1. Using the stick, the player shouts "Catty" and shoots the catty as far as possible from the base. The base is a small hole over which the catty had been placed. The stick placed under the catty helps shoot it forwards.

  2. The fielders try to catch the catty as it flies through the air. If the fielders catch the catty the player is out and the fielder who makes the catch then becomes the player.

  3. If a clean catch is not made, the stick is laid across the "catty hole" and the fielder who retrieves the catty throws it from the spot where it landed to try and hit the stick. If the catty hits the stick the player is out and the fielder becomes the player.

  4. If the catty does not hit the stick the player then strikes the catty on one of its pointed ends with the stick. This causes the catty to shoot up in the air - when it is up in the air the player tries to strike it with the stick and drive it forward.

  5. This is repeated three times - if skilfully done the catty should be sent forward 20-30 yards. Fielders again try to catch the catty.

  6. The stick is then laid across the catty hole and the player estimates how many strides are needed to get from the catty hole to the stick.

  7. One of the fielders tries to cover the distance in this number of strides. If he succeeds the player is out. If he fails the estimate is added to the players score.
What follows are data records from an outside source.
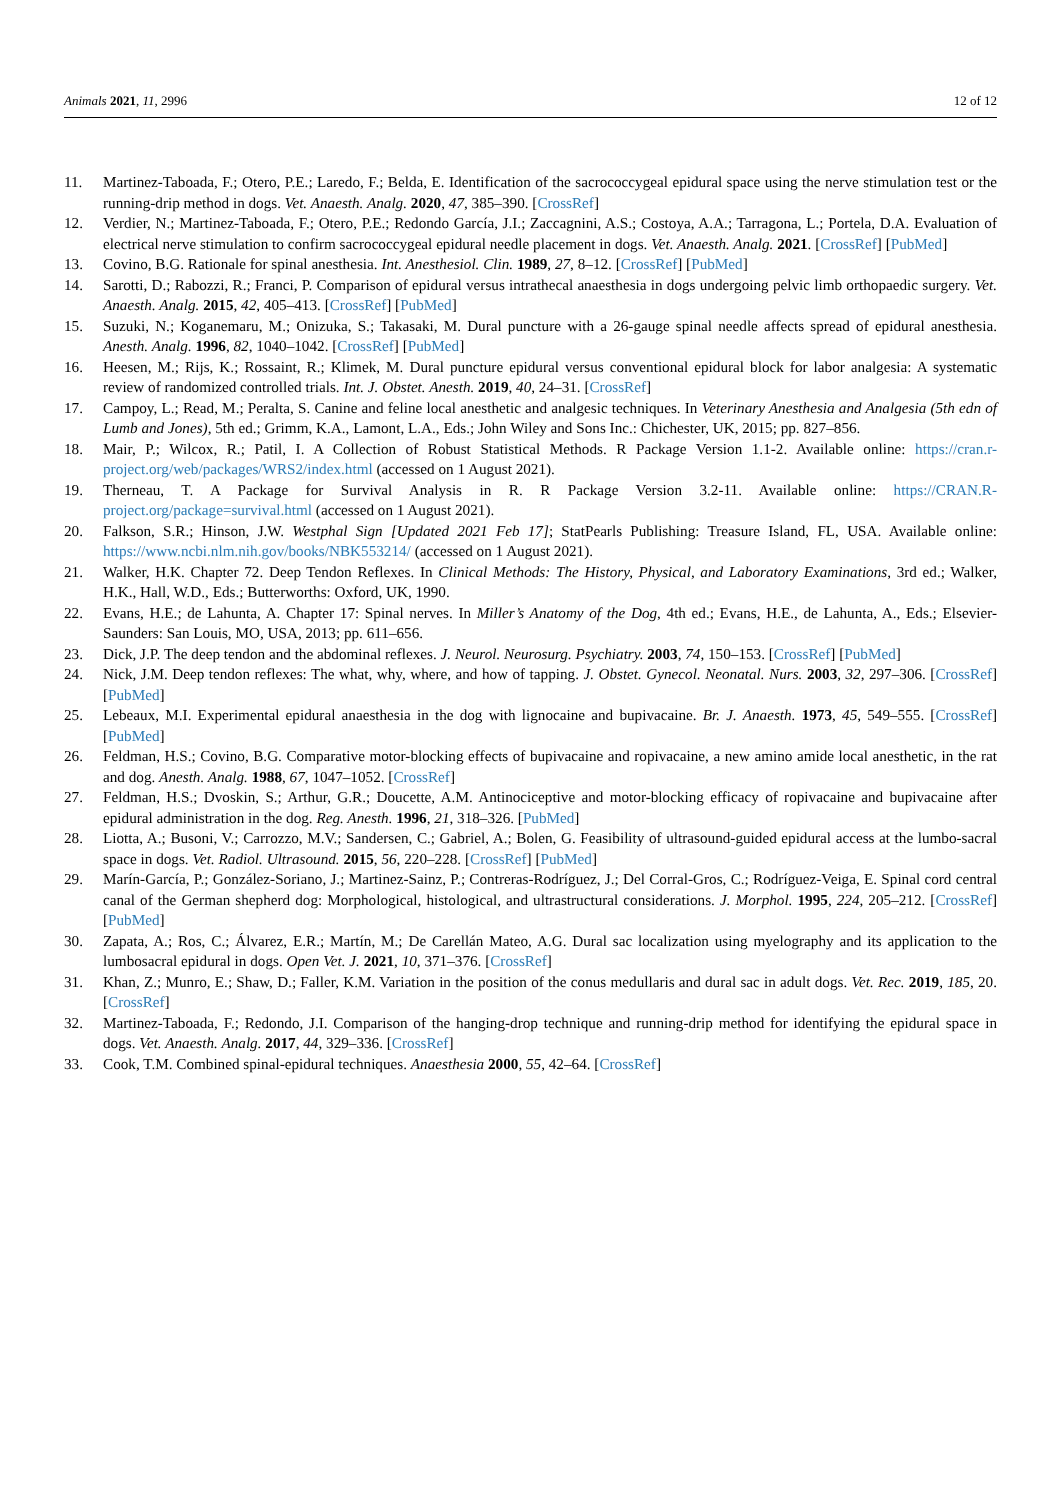Animals 2021, 11, 2996 12 of 12
11. Martinez-Taboada, F.; Otero, P.E.; Laredo, F.; Belda, E. Identification of the sacrococcygeal epidural space using the nerve stimulation test or the running-drip method in dogs. Vet. Anaesth. Analg. 2020, 47, 385–390. [CrossRef]
12. Verdier, N.; Martinez-Taboada, F.; Otero, P.E.; Redondo García, J.I.; Zaccagnini, A.S.; Costoya, A.A.; Tarragona, L.; Portela, D.A. Evaluation of electrical nerve stimulation to confirm sacrococcygeal epidural needle placement in dogs. Vet. Anaesth. Analg. 2021. [CrossRef] [PubMed]
13. Covino, B.G. Rationale for spinal anesthesia. Int. Anesthesiol. Clin. 1989, 27, 8–12. [CrossRef] [PubMed]
14. Sarotti, D.; Rabozzi, R.; Franci, P. Comparison of epidural versus intrathecal anaesthesia in dogs undergoing pelvic limb orthopaedic surgery. Vet. Anaesth. Analg. 2015, 42, 405–413. [CrossRef] [PubMed]
15. Suzuki, N.; Koganemaru, M.; Onizuka, S.; Takasaki, M. Dural puncture with a 26-gauge spinal needle affects spread of epidural anesthesia. Anesth. Analg. 1996, 82, 1040–1042. [CrossRef] [PubMed]
16. Heesen, M.; Rijs, K.; Rossaint, R.; Klimek, M. Dural puncture epidural versus conventional epidural block for labor analgesia: A systematic review of randomized controlled trials. Int. J. Obstet. Anesth. 2019, 40, 24–31. [CrossRef]
17. Campoy, L.; Read, M.; Peralta, S. Canine and feline local anesthetic and analgesic techniques. In Veterinary Anesthesia and Analgesia (5th edn of Lumb and Jones), 5th ed.; Grimm, K.A., Lamont, L.A., Eds.; John Wiley and Sons Inc.: Chichester, UK, 2015; pp. 827–856.
18. Mair, P.; Wilcox, R.; Patil, I. A Collection of Robust Statistical Methods. R Package Version 1.1-2. Available online: https://cran.r-project.org/web/packages/WRS2/index.html (accessed on 1 August 2021).
19. Therneau, T. A Package for Survival Analysis in R. R Package Version 3.2-11. Available online: https://CRAN.R-project.org/package=survival.html (accessed on 1 August 2021).
20. Falkson, S.R.; Hinson, J.W. Westphal Sign [Updated 2021 Feb 17]; StatPearls Publishing: Treasure Island, FL, USA. Available online: https://www.ncbi.nlm.nih.gov/books/NBK553214/ (accessed on 1 August 2021).
21. Walker, H.K. Chapter 72. Deep Tendon Reflexes. In Clinical Methods: The History, Physical, and Laboratory Examinations, 3rd ed.; Walker, H.K., Hall, W.D., Eds.; Butterworths: Oxford, UK, 1990.
22. Evans, H.E.; de Lahunta, A. Chapter 17: Spinal nerves. In Miller’s Anatomy of the Dog, 4th ed.; Evans, H.E., de Lahunta, A., Eds.; Elsevier-Saunders: San Louis, MO, USA, 2013; pp. 611–656.
23. Dick, J.P. The deep tendon and the abdominal reflexes. J. Neurol. Neurosurg. Psychiatry. 2003, 74, 150–153. [CrossRef] [PubMed]
24. Nick, J.M. Deep tendon reflexes: The what, why, where, and how of tapping. J. Obstet. Gynecol. Neonatal. Nurs. 2003, 32, 297–306. [CrossRef] [PubMed]
25. Lebeaux, M.I. Experimental epidural anaesthesia in the dog with lignocaine and bupivacaine. Br. J. Anaesth. 1973, 45, 549–555. [CrossRef] [PubMed]
26. Feldman, H.S.; Covino, B.G. Comparative motor-blocking effects of bupivacaine and ropivacaine, a new amino amide local anesthetic, in the rat and dog. Anesth. Analg. 1988, 67, 1047–1052. [CrossRef]
27. Feldman, H.S.; Dvoskin, S.; Arthur, G.R.; Doucette, A.M. Antinociceptive and motor-blocking efficacy of ropivacaine and bupivacaine after epidural administration in the dog. Reg. Anesth. 1996, 21, 318–326. [PubMed]
28. Liotta, A.; Busoni, V.; Carrozzo, M.V.; Sandersen, C.; Gabriel, A.; Bolen, G. Feasibility of ultrasound-guided epidural access at the lumbo-sacral space in dogs. Vet. Radiol. Ultrasound. 2015, 56, 220–228. [CrossRef] [PubMed]
29. Marín-García, P.; González-Soriano, J.; Martinez-Sainz, P.; Contreras-Rodríguez, J.; Del Corral-Gros, C.; Rodríguez-Veiga, E. Spinal cord central canal of the German shepherd dog: Morphological, histological, and ultrastructural considerations. J. Morphol. 1995, 224, 205–212. [CrossRef] [PubMed]
30. Zapata, A.; Ros, C.; Álvarez, E.R.; Martín, M.; De Carellán Mateo, A.G. Dural sac localization using myelography and its application to the lumbosacral epidural in dogs. Open Vet. J. 2021, 10, 371–376. [CrossRef]
31. Khan, Z.; Munro, E.; Shaw, D.; Faller, K.M. Variation in the position of the conus medullaris and dural sac in adult dogs. Vet. Rec. 2019, 185, 20. [CrossRef]
32. Martinez-Taboada, F.; Redondo, J.I. Comparison of the hanging-drop technique and running-drip method for identifying the epidural space in dogs. Vet. Anaesth. Analg. 2017, 44, 329–336. [CrossRef]
33. Cook, T.M. Combined spinal-epidural techniques. Anaesthesia 2000, 55, 42–64. [CrossRef]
The player tries to make his estimate large enough to gain a good score, but not so large that he will be out.



NOTE

Shorter Oxford English Dictionary

1. CAT STICK AD 1626. A stick used in tip-cat and trap ball.

2. CAT - A term used in games esp. a piece of wood tapering at each end, used in tip-cat; also the game itself - First reference AD 1598.

3. TIP-CAT
(1) A short piece of wood tapering at both ends used in the game described in 2.
(2) A game in which the tip-cat is struck or tipped at one end with a stick so as to spring up, and then knocked to a distance by the same player - AD 1676.